Mundos possíveis

Gilberto sentava-se ao lado de Leandro, seu amigo, comparsa, na mesa de uma pequena mercearia, daquelas onde se vende de tudo, pães, lanches, refrigerantes, cachaça. A mesa ficava do lado de fora, copiando o bar ao lado mas com menos nobreza. Os dois bebiam uma lata de cerveja e observavam o movimento do luxuoso bairro do “mirante”.

- Mas olha só que beleza, tem até isopor aqui. – Orgulhava-se Leandro.

- É, menos mal.

- Olha ali aquelas belezinhas, ah se eu tivesse dinheiro. – Lamentava Leandro. Não que não tivesse dinheiro, mas certamente nunca era o suficiente.

- Rapaz, olha aquela de shortinho branco, ah...

Gilberto e Leandro de certo que já não eram tão jovens, beiravam os trinta, mas certamente não era isso que os fazia abandonar os velhos costumes. E ambos não eram igualmente acostumados. Leandro relutava a vulgaridade, e Gilberto nem a reconhecia. E como se reconheceria isso se não fossem as palavras do narrador? Simplesmente não se reconheceria.

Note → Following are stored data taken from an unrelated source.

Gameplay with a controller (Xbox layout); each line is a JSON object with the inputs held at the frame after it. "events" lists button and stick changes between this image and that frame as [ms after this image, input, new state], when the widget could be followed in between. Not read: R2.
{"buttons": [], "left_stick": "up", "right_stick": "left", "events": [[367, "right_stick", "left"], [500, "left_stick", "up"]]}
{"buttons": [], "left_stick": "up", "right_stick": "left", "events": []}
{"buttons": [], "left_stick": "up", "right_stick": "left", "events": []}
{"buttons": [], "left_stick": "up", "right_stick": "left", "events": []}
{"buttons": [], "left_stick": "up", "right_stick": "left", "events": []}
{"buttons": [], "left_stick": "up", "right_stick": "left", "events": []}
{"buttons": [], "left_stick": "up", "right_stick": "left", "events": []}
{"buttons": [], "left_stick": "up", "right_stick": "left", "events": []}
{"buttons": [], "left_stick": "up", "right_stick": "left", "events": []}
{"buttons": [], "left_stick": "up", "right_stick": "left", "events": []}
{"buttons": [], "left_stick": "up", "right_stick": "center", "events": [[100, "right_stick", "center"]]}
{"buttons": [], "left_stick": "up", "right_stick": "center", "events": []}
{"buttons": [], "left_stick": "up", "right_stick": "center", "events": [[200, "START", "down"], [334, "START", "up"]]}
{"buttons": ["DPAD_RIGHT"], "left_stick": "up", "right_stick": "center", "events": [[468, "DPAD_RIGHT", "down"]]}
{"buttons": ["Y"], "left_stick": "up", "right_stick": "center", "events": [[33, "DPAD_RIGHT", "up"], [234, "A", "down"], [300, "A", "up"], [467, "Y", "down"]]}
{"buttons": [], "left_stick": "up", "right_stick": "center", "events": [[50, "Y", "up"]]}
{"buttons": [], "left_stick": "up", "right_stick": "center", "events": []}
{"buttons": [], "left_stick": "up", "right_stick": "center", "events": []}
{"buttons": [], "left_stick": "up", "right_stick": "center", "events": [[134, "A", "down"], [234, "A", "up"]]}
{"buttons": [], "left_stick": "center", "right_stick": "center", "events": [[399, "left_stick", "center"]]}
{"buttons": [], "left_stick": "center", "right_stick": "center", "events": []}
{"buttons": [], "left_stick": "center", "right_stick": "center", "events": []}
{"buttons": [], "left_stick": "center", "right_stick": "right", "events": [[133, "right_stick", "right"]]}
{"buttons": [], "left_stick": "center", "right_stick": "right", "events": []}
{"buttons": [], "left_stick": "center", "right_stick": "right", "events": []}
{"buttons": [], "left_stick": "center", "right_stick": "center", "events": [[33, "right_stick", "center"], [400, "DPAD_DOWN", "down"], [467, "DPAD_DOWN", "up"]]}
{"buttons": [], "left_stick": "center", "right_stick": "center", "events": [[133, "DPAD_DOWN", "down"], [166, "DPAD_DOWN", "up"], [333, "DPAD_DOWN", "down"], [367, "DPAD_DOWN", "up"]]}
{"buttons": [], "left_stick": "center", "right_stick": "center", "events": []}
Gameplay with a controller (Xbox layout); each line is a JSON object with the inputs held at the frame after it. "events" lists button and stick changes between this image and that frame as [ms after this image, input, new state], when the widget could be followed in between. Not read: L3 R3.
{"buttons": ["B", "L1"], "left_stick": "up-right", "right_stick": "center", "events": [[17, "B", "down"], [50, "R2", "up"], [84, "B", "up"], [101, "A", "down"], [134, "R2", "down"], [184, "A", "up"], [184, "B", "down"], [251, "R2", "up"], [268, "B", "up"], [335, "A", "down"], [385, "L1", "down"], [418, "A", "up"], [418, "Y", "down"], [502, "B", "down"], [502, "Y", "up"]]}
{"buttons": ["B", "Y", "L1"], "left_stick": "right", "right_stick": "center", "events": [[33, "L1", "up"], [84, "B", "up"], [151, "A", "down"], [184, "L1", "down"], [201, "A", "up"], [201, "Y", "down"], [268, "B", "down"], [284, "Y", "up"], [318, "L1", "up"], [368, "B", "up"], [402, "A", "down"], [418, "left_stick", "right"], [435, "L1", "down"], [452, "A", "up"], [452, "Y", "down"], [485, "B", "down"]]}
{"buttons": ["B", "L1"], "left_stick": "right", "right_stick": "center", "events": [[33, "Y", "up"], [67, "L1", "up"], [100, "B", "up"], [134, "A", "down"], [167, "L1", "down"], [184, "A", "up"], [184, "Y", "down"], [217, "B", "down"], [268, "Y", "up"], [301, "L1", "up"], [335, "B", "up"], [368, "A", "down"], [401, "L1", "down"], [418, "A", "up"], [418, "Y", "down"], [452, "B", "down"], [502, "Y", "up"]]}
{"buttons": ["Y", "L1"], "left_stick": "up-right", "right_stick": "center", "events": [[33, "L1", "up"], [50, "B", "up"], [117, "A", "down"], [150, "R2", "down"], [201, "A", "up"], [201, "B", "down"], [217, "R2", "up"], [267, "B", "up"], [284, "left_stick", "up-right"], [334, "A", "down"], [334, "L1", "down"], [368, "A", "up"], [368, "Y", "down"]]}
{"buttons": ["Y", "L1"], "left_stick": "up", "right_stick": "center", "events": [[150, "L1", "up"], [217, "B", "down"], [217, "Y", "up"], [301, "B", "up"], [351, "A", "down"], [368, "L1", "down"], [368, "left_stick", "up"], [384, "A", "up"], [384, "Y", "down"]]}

- Leandro, olha aquele casal de tios indo se sentar ali. – Ele se referia ao luxuoso bar (se é que isso existe) que oferecia deliciosas porções de Bacalhau em todas as espécies e para todos os gostos. O cheiro que saía de lá era sedutor. As pessoas pareciam mais elegantes, as vozes mais bem sonantes. – Quero ser assim, ter dinheiro pra poder sair de casa em plena quinta feira e ir jantar com a esposa, mas que vidão, ein!

- É, eles parecem ser daqueles que tem poucos filhos, dois no máximo, e ambos já longe de casa. Aí aproveitam como podem. O maridão diz ”querida, vamos comer onde hoje? Estou tão entediado”, e a esposa submissa responde: “Ah, onde você quiser me levar, o mundo é uma caixinha de surpresas”. É, pras pessoas que saem numa quinta-feira pra comer Bacalhau nesse restaurante com essa cara de felicidade o mundo realmente deve parecer uma caixinha de surpresas.

...

O casal acabara de se sentar e o garçom já trazia o cardápio.

- Olá, senhor, madame, aqui está nosso cardápio. Se quiserem alguma sugestão, por favor, me chamem e eu adorarei ajudá-los.

- Muito obrigado, rapaz - Dizia o senhor animadamente – e traga-nos uma garrafa de Vinho tinto seco, hoje vamos brindar!

- Perfeitamente, senhor, trarei o da melhor safra! – Sorria o garçom esperando já algumas gorjetas.

- Não, não, rapaz, não precisa ser da melhor safra, não, nós não saberíamos apreciar tanta classe, traga-nos um mediano. – Logo a alegria de Antônio parecia se mesclar com o silencio.

- Antônio, não deixe que os problemas nos acabem com o humor logo hoje, no dia do nosso aniversário de casamento. Tanto esforço pra que conseguíssemos criar nossos filhos e fazer deles pessoas dignas de um bom emprego, de estudo. E veja só como estamos, aqui, comemorando aniversário de casamento.

- Estás certa, querida, mas nem tudo me deixa muito bem, não. E eu não consigo evitar. Por que é que Danilo foi fazer isso comigo, logo agora que eu havia conseguido uma vaga no setor de venda e distribuição... Eu não sei o que será do meu emprego, não mesmo. E ainda faltam cinco anos pra aposentadoria. - Reclamava Antônio que parecia prestes a apressar o garçom - Veja só a cara do dono desse restaurante, sentado atrás do balcão só olhando a movimentação de dinheiro que acontece, com aquela cara de quem não está nem aí pros outros, pros problemas. Eu não consigo fazer aquela cara, Luci, não hoje.

O homem que se sentava atrás do balcão de fato estava com um belo sorriso no rosto, mas não que estivesse feliz pelo lucro do restaurante; recém havia ganhado seu primeiro filho que estava na maternidade nos braços da mãe. E que sorriso! O homem não se continha de felicidade, planejava o filho o tempo todo e sua vida era agora a de uma família completa.

...

E se não fosse pelo narrador, quer saber como seria a vida? Como ela é, cheia de falsos julgamentos, cultivada pelo egoísmo de pessoas que não conseguem sequer pensar nas possibilidades contrárias às que aparentam ser mais evidentes. Seria assim, montada em preguiça, a preguiça do homem de fazer justiça aos outros, a preguiça de reconhecer na própria limitação, a própria ignorância. Seria uma vida de mundos possíveis, mundos tão distantes que às vezes se cruzam mas logo se distanciam, seria, por fim, uma vida sozinha. E que venha o narrador do narrador.